ESI-MS/MS experiments have been carried out on two isomeric FCS samples isolated from two sea cucumber species, I. badionotus (FCS-Ib) and P. graeffei (FCS-Pg) ranging from dp3–dp15 using a 9.4 T Fourier transform ion cyclotron resonance (FTICR). With the aid of dilute NaOH added to the spray solvents, we are able to achieve efficient deprotonation of the molecular ions of intact FCS oligomers. Our ESI-MS results confirm the polymeric trisaccharide sequence for the FCS samples examined: [4-β-D-GlcA-1→ 3 -β-D-GalNAc4, (4,6-OS)-1]_n with the third position of the β-glucuronic acid residue substituted with di-sulfated (FCS-Pg (3, 4-OS) from FCS-Ib (2, 4-OS)) α-L-fucopyranosyl branches.
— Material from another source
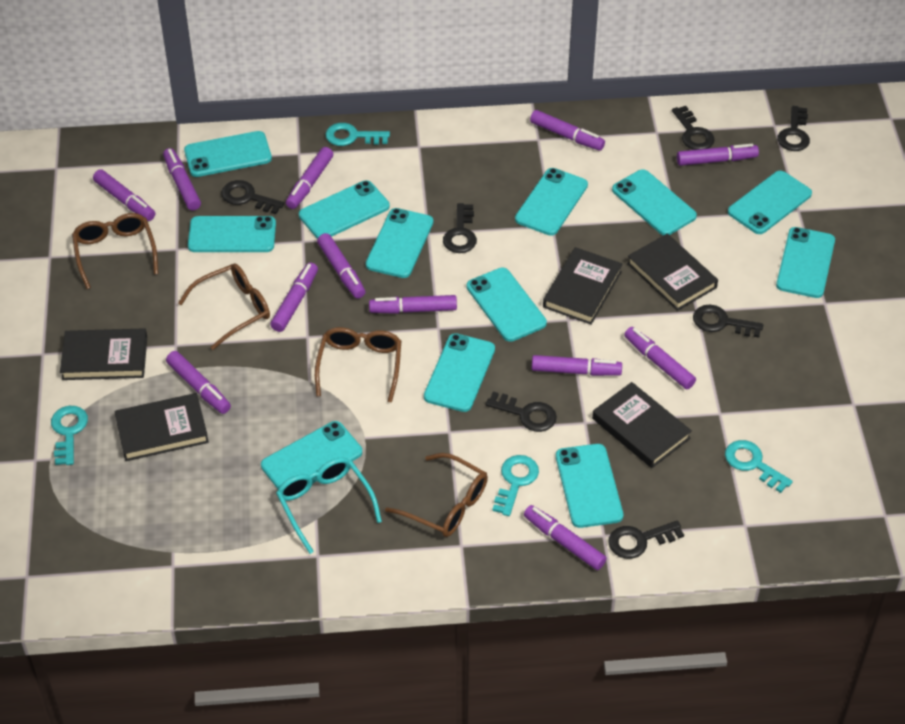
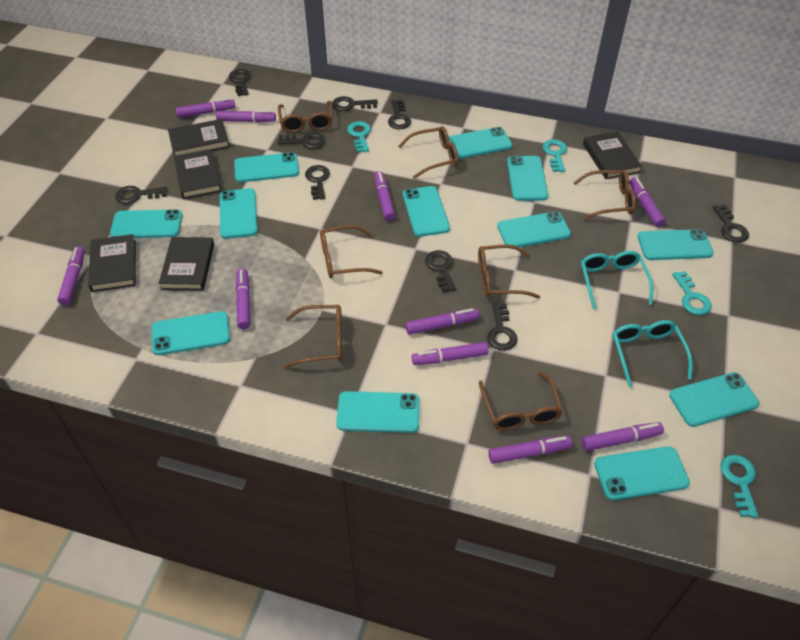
black key: [221,180,284,214] [443,203,477,253] [485,392,557,432] [608,521,684,559] [672,106,715,150] [693,305,763,338] [777,106,810,151] = 7 -> [115,186,168,204] [229,69,251,96] [277,133,326,149] [305,165,330,200] [332,96,378,111] [388,100,412,129] [425,250,456,292] [487,303,518,351] [713,205,749,243] = 9
brown glasses: [72,213,158,289] [178,264,270,350] [315,327,401,403] [385,453,488,537] = 4 -> [278,101,333,133] [283,305,342,368] [320,225,383,278] [398,126,459,179] [478,244,540,299] [479,371,563,431] [573,170,636,220] = 7
purple marker: [93,169,155,221] [163,148,201,210] [166,351,231,414] [270,262,318,332] [286,147,333,209] [317,233,365,298] [369,295,457,314] [524,505,607,570] [530,110,605,151] [532,355,622,376] [624,327,696,389] [677,144,759,166] = 12 -> [57,246,85,305] [176,98,236,118] [216,110,276,123] [236,268,250,329] [374,171,396,221] [405,308,479,335] [412,342,489,365] [488,436,572,464] [582,422,664,451] [629,177,666,227] = 10
turquoise glasses: [276,457,382,554] = 1 -> [581,251,654,310] [612,320,692,387] = 2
With careful selection of efficiently deprotonated molecular ions, we have been able to produce structurally informative MS/MS spectra rich in both glycosidic and cross-ring product ions for assigning sites of sulfation. From accurate mass measurements and spectra comparison of both isomers, we have been able to differentiate both isomers using cross-ring product ions ^2,4X_2αf and ^0,2A_αf observed to be diagnostic for FCS-Pg (3, 4-OS) and ^0,2X_2αf diagnostic for FCS-Ib (2, 4-OS). Future work will focus on extending this method for sequencing other species of FCSs.